A genome shRNA screen identifies novel negative regulators of death receptor apoptosis. (A) Flow chart of the primary screen using a pooled whole-genome shRNA library. Nine days after treating cells with or without FASL, the integrated shRNAs were recovered by PCR and deconvoluted using sequencing and custom arrays. (B) EDD1 and GRHL2 reside within an amplicon present on chromosome 8q22. A GISTIC analysis of chromosome 8 highlights the amplification of EDD1 and GRHL2 in breast tumor samples.
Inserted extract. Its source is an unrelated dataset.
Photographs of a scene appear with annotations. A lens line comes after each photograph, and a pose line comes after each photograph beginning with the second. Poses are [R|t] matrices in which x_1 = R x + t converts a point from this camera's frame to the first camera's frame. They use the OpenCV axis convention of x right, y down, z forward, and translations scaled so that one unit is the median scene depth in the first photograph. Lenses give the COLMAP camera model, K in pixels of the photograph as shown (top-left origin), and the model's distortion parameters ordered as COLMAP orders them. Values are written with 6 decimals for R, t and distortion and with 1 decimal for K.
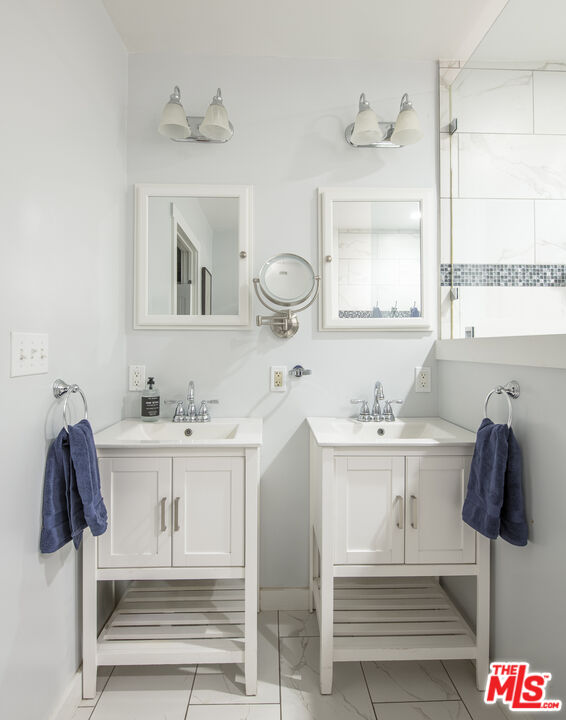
lens RADIAL K [[353.2, 0, 280.9], [0, 353.2, 340.5], [0, 0, 1]] dist [-0.004679, -0.000794]
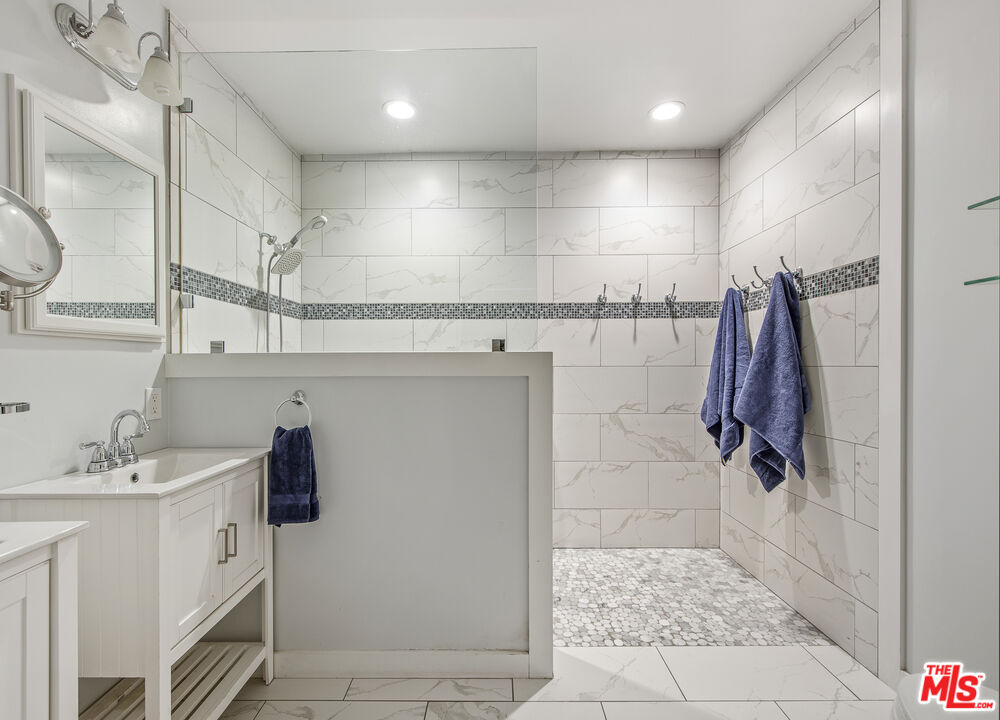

Data are displayed as copy number (Q value) vs. chromosome position. (C and D) EDD1 and GRHL2 inhibit the sensitivity to death receptor-induced apoptosis by regulating the receptor expression. A Western blot shows the induction of FAS expression upon silencing of EDD1 or GRHL2 (C), and a model proposes the mechanism by which EDD1 and GRHL2 have an impact on the sensitivity to apoptosis (D).